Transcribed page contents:

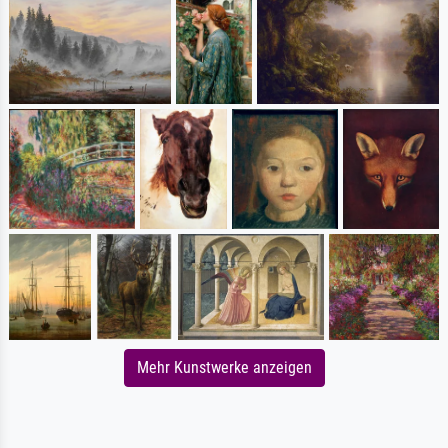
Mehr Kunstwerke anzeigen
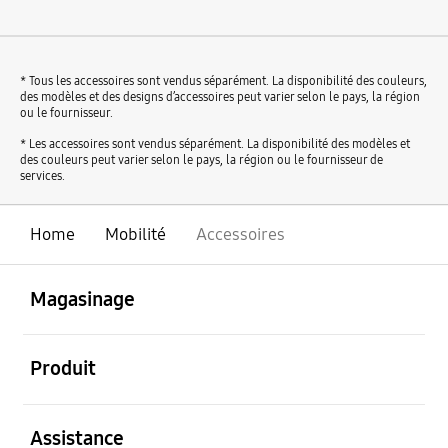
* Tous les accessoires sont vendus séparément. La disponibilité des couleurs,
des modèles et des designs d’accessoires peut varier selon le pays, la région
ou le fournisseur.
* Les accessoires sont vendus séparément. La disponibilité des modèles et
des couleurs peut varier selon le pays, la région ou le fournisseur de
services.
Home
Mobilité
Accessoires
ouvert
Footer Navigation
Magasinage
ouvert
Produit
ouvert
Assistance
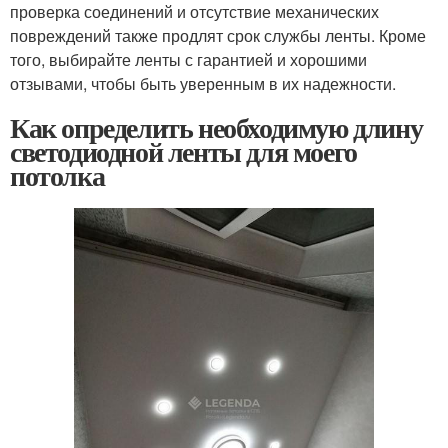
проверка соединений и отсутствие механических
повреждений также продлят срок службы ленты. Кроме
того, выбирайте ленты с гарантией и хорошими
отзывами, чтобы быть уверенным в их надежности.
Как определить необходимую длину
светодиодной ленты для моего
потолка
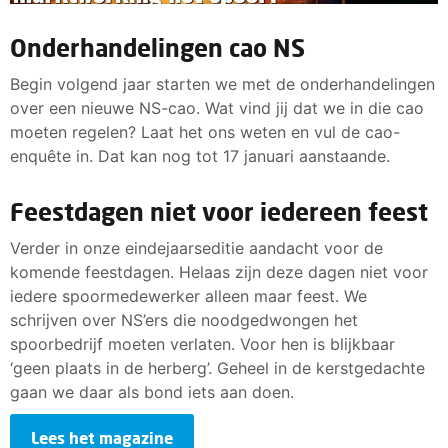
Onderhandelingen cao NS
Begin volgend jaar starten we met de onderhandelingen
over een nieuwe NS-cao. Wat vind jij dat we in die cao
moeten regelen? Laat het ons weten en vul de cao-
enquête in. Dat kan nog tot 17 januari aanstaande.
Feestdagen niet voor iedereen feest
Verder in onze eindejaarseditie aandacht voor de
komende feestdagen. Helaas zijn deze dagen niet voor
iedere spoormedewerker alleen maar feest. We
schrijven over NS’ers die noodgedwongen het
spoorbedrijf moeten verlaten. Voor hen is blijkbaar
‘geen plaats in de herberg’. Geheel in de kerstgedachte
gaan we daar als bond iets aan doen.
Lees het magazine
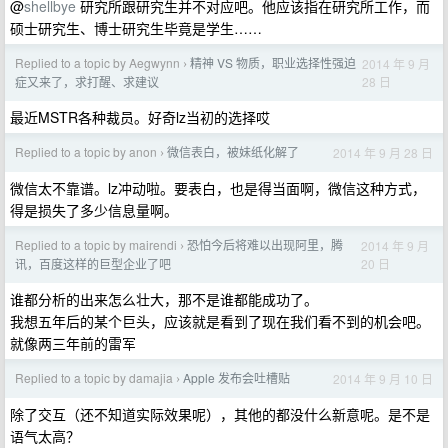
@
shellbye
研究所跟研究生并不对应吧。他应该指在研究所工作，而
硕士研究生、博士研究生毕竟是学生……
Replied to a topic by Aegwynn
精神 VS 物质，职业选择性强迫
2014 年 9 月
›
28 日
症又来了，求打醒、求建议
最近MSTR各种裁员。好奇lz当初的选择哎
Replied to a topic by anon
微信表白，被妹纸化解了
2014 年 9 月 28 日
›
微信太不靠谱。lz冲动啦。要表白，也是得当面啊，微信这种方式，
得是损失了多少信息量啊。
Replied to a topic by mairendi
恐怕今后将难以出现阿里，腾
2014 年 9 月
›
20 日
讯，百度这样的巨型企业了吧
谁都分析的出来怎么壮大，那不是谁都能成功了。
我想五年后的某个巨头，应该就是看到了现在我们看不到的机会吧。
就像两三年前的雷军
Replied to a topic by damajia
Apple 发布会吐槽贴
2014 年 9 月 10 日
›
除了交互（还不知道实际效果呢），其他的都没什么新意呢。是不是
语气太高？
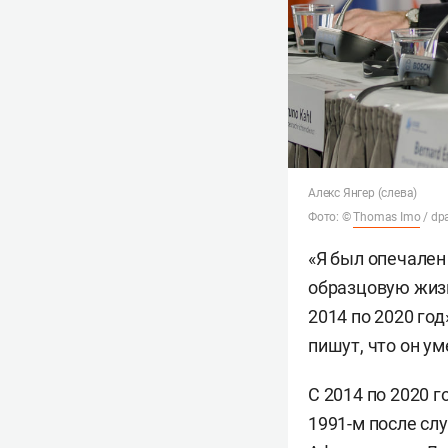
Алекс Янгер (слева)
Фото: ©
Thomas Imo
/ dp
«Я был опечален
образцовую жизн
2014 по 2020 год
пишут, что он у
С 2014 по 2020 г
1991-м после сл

Exercise objective =>
Between and including the line above that contains "светодиодной ленты для моего" and the line that contains "komende feestdagen. Helaas", restate every line word for word. Pictures stay out.

Final answer =>
светодиодной ленты для моего
потолка
Onderhandelingen cao NS
Begin volgend jaar starten we met de onderhandelingen
over een nieuwe NS-cao. Wat vind jij dat we in die cao
moeten regelen? Laat het ons weten en vul de cao-
enquête in. Dat kan nog tot 17 januari aanstaande.
Feestdagen niet voor iedereen feest
Verder in onze eindejaarseditie aandacht voor de
komende feestdagen. Helaas zijn deze dagen niet voor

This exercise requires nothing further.